The only song I would not care to hear again, despite the advocacy
of composer and performers, is Colin Coppen’s ‘Give to my eyes,
Lord’: long lines and six seemingly endless verses of it. And
yet, it is apparently popular enough for the Oxford University
Press to publish it in versions for children’s choirs, adult
choirs, and as a solo song – as on this disc. A purely personal
view, but I feel Corp becomes a trifle sentimental, here and
elsewhere, when faced with religious texts of a certain sort.
The choral versions, with their greater scope for varied vocal
colour and texture, are perhaps more palatable.
But the strength of this disc lies in the three song cycles,
by Whitman and Housman and Flower of Cities, an anthology
of London poems by Dunbar, Byron, Wordsworth, Blake and Henry
Carey, which opens the programme. This and The Music of Housman
include a Corp characteristic: a ‘reprise’ – a modified repeat
of the opening, giving a sense of unity to the cycle.
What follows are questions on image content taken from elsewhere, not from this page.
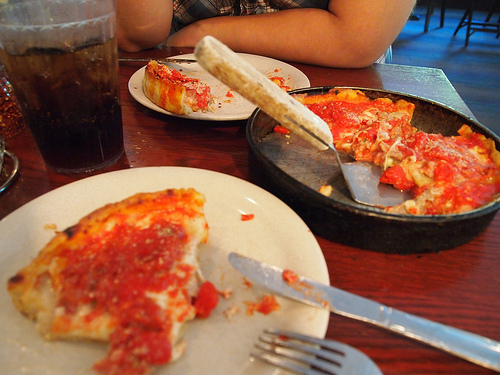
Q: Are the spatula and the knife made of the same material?
A: Yes, both the spatula and the knife are made of metal.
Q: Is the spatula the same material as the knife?
A: Yes, both the spatula and the knife are made of metal.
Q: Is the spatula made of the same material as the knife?
A: Yes, both the spatula and the knife are made of metal.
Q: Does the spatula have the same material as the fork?
A: Yes, both the spatula and the fork are made of metal.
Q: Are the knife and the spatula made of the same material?
A: Yes, both the knife and the spatula are made of metal.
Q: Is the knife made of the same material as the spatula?
A: Yes, both the knife and the spatula are made of metal.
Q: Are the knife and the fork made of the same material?
A: Yes, both the knife and the fork are made of metal.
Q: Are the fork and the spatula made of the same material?
A: Yes, both the fork and the spatula are made of metal.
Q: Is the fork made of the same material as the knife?
A: Yes, both the fork and the knife are made of metal.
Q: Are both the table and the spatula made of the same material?
A: No, the table is made of wood and the spatula is made of metal.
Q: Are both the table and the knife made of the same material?
A: No, the table is made of wood and the knife is made of metal.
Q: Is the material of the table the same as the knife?
A: No, the table is made of wood and the knife is made of metal.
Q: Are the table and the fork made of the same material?
A: No, the table is made of wood and the fork is made of metal.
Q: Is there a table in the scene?
A: Yes, there is a table.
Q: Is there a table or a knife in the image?
A: Yes, there is a table.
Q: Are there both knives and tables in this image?
A: Yes, there are both a table and a knife.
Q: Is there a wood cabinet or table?
A: Yes, there is a wood table.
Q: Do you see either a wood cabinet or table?
A: Yes, there is a wood table.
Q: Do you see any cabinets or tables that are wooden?
A: Yes, the table is wooden.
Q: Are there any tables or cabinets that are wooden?
A: Yes, the table is wooden.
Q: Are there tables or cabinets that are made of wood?
A: Yes, the table is made of wood.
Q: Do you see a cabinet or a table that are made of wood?
A: Yes, the table is made of wood.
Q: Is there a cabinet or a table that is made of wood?
A: Yes, the table is made of wood.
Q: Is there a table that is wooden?
A: Yes, there is a wood table.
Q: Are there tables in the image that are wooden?
A: Yes, there is a table that is wooden.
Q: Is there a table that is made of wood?
A: Yes, there is a table that is made of wood.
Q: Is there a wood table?
A: Yes, there is a table that is made of wood.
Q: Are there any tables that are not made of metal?
A: Yes, there is a table that is made of wood.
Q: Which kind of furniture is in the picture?
A: The furniture is a table.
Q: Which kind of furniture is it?
A: The piece of furniture is a table.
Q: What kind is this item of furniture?
A: That is a table.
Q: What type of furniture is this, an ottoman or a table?
A: That is a table.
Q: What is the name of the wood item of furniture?
A: The piece of furniture is a table.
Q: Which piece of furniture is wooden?
A: The piece of furniture is a table.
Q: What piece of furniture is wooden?
A: The piece of furniture is a table.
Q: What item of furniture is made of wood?
A: The piece of furniture is a table.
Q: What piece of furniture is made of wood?
A: The piece of furniture is a table.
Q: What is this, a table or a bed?
A: This is a table.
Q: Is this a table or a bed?
A: This is a table.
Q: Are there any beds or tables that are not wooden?
A: No, there is a table but it is wooden.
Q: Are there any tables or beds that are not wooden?
A: No, there is a table but it is wooden.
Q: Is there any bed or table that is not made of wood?
A: No, there is a table but it is made of wood.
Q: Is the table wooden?
A: Yes, the table is wooden.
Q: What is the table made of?
A: The table is made of wood.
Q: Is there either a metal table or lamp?
A: No, there is a table but it is wooden.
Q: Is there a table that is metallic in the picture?
A: No, there is a table but it is wooden.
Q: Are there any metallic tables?
A: No, there is a table but it is wooden.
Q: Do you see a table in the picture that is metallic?
A: No, there is a table but it is wooden.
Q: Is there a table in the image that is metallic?
A: No, there is a table but it is wooden.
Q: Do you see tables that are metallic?
A: No, there is a table but it is wooden.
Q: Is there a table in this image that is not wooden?
A: No, there is a table but it is wooden.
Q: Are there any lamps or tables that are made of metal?
A: No, there is a table but it is made of wood.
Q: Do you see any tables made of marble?
A: No, there is a table but it is made of wood.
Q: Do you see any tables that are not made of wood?
A: No, there is a table but it is made of wood.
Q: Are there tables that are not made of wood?
A: No, there is a table but it is made of wood.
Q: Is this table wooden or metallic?
A: The table is wooden.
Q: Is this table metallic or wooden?
A: The table is wooden.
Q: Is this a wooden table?
A: Yes, this is a wooden table.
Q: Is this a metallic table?
A: No, this is a wooden table.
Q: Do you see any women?
A: No, there are no women.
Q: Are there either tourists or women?
A: No, there are no women or tourists.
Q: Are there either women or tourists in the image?
A: No, there are no women or tourists.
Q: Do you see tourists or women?
A: No, there are no women or tourists.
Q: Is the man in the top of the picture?
A: Yes, the man is in the top of the image.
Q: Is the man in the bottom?
A: No, the man is in the top of the image.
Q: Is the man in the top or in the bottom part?
A: The man is in the top of the image.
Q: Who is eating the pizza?
A: The man is eating the pizza.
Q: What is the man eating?
A: The man is eating a pizza.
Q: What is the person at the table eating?
A: The man is eating a pizza.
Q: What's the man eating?
A: The man is eating a pizza.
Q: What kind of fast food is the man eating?
A: The man is eating a pizza.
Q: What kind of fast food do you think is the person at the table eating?
A: The man is eating a pizza.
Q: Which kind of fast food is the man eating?
A: The man is eating a pizza.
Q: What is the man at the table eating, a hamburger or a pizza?
A: The man is eating a pizza.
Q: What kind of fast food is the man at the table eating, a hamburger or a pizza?
A: The man is eating a pizza.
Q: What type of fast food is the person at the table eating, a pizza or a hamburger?
A: The man is eating a pizza.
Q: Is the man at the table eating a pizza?
A: Yes, the man is eating a pizza.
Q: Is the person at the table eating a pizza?
A: Yes, the man is eating a pizza.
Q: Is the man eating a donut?
A: No, the man is eating a pizza.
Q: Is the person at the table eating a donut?
A: No, the man is eating a pizza.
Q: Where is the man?
A: The man is at the table.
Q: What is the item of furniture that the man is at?
A: The piece of furniture is a table.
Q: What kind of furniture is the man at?
A: The man is at the table.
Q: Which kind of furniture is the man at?
A: The man is at the table.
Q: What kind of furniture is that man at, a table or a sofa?
A: The man is at a table.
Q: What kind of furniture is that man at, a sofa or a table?
A: The man is at a table.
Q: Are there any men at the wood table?
A: Yes, there is a man at the table.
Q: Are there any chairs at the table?
A: No, there is a man at the table.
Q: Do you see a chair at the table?
A: No, there is a man at the table.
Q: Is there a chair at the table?
A: No, there is a man at the table.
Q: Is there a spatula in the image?
A: Yes, there is a spatula.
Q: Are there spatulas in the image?
A: Yes, there is a spatula.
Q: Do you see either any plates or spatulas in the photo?
A: Yes, there is a spatula.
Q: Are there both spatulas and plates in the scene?
A: Yes, there are both a spatula and a plate.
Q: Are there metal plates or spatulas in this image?
A: Yes, there is a metal spatula.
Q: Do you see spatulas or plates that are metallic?
A: Yes, the spatula is metallic.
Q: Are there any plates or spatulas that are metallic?
A: Yes, the spatula is metallic.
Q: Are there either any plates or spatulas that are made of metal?
A: Yes, the spatula is made of metal.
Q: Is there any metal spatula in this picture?
A: Yes, there is a metal spatula.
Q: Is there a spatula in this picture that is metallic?
A: Yes, there is a spatula that is metallic.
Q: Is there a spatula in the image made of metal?
A: Yes, there is a spatula that is made of metal.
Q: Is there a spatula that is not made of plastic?
A: Yes, there is a spatula that is made of metal.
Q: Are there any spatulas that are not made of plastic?
A: Yes, there is a spatula that is made of metal.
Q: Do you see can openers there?
A: No, there are no can openers.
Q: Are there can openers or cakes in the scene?
A: No, there are no can openers or cakes.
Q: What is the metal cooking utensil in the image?
A: The cooking utensil is a spatula.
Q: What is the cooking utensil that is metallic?
A: The cooking utensil is a spatula.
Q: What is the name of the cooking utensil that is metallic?
A: The cooking utensil is a spatula.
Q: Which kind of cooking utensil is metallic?
A: The cooking utensil is a spatula.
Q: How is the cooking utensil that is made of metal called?
A: The cooking utensil is a spatula.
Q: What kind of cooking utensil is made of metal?
A: The cooking utensil is a spatula.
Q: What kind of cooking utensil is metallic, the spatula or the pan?
A: The spatula is metallic.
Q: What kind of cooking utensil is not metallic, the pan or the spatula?
A: The pan is not metallic.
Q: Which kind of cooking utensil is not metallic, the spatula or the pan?
A: The pan is not metallic.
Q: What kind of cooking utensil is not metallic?
A: The cooking utensil is a pan.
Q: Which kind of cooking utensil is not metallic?
A: The cooking utensil is a pan.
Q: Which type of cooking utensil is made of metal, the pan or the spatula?
A: The spatula is made of metal.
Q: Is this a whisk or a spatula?
A: This is a spatula.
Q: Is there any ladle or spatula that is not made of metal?
A: No, there is a spatula but it is made of metal.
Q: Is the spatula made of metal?
A: Yes, the spatula is made of metal.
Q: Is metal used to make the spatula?
A: Yes, the spatula is made of metal.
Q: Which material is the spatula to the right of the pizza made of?
A: The spatula is made of metal.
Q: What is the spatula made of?
A: The spatula is made of metal.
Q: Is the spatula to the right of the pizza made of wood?
A: No, the spatula is made of metal.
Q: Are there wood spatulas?
A: No, there is a spatula but it is made of metal.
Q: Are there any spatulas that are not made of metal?
A: No, there is a spatula but it is made of metal.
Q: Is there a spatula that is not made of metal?
A: No, there is a spatula but it is made of metal.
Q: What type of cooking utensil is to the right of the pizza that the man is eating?
A: The cooking utensil is a spatula.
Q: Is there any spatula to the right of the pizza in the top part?
A: Yes, there is a spatula to the right of the pizza.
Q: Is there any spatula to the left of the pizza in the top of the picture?
A: No, the spatula is to the right of the pizza.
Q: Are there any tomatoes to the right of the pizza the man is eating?
A: No, there is a spatula to the right of the pizza.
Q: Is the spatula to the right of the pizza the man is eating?
A: Yes, the spatula is to the right of the pizza.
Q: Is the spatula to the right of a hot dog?
A: No, the spatula is to the right of the pizza.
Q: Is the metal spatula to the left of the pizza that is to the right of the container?
A: No, the spatula is to the right of the pizza.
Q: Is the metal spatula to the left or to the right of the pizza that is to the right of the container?
A: The spatula is to the right of the pizza.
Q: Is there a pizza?
A: Yes, there is a pizza.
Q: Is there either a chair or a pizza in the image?
A: Yes, there is a pizza.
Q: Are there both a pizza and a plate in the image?
A: Yes, there are both a pizza and a plate.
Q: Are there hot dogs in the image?
A: No, there are no hot dogs.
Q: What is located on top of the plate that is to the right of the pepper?
A: The pizza is on top of the plate.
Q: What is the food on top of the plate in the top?
A: The food is a pizza.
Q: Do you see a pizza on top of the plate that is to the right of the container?
A: Yes, there is a pizza on top of the plate.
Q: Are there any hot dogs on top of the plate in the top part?
A: No, there is a pizza on top of the plate.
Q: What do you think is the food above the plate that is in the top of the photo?
A: The food is a pizza.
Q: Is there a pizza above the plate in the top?
A: Yes, there is a pizza above the plate.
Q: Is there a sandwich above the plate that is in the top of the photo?
A: No, there is a pizza above the plate.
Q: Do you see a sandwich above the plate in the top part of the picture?
A: No, there is a pizza above the plate.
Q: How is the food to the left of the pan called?
A: The food is a pizza.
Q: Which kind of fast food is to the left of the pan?
A: The food is a pizza.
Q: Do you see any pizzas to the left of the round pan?
A: Yes, there is a pizza to the left of the pan.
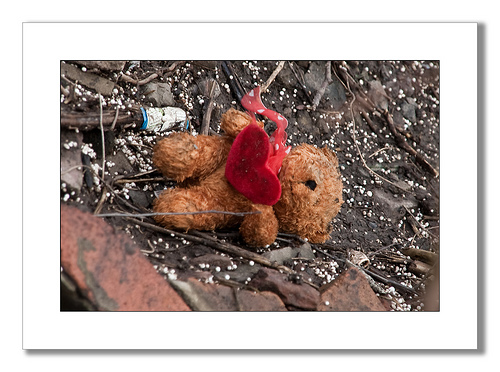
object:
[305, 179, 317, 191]
nose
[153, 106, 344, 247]
bear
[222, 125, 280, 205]
heart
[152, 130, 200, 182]
leg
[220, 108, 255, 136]
arm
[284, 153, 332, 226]
face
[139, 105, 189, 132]
can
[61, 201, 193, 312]
brick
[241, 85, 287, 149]
ribbon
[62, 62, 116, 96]
wood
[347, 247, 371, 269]
trash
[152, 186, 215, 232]
right leg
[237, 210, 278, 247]
left arm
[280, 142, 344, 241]
head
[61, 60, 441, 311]
ground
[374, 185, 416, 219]
rock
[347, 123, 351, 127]
pieces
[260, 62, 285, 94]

The most substantial item, the Whitman cycle, is very fine,
and although written in 1973 this is not only its first recording
but in fact its first performance, which rather shocks me, for
I am certain that the composer gave me a copy of this work sometime
in the 1970s which for some reason I never sang and subsequently
appear to have lost. I feel very foolish and very, very ashamed.
There are thirty-nine songs on this disc and it is a tribute
to all involved that interest very seldom wanes. More please.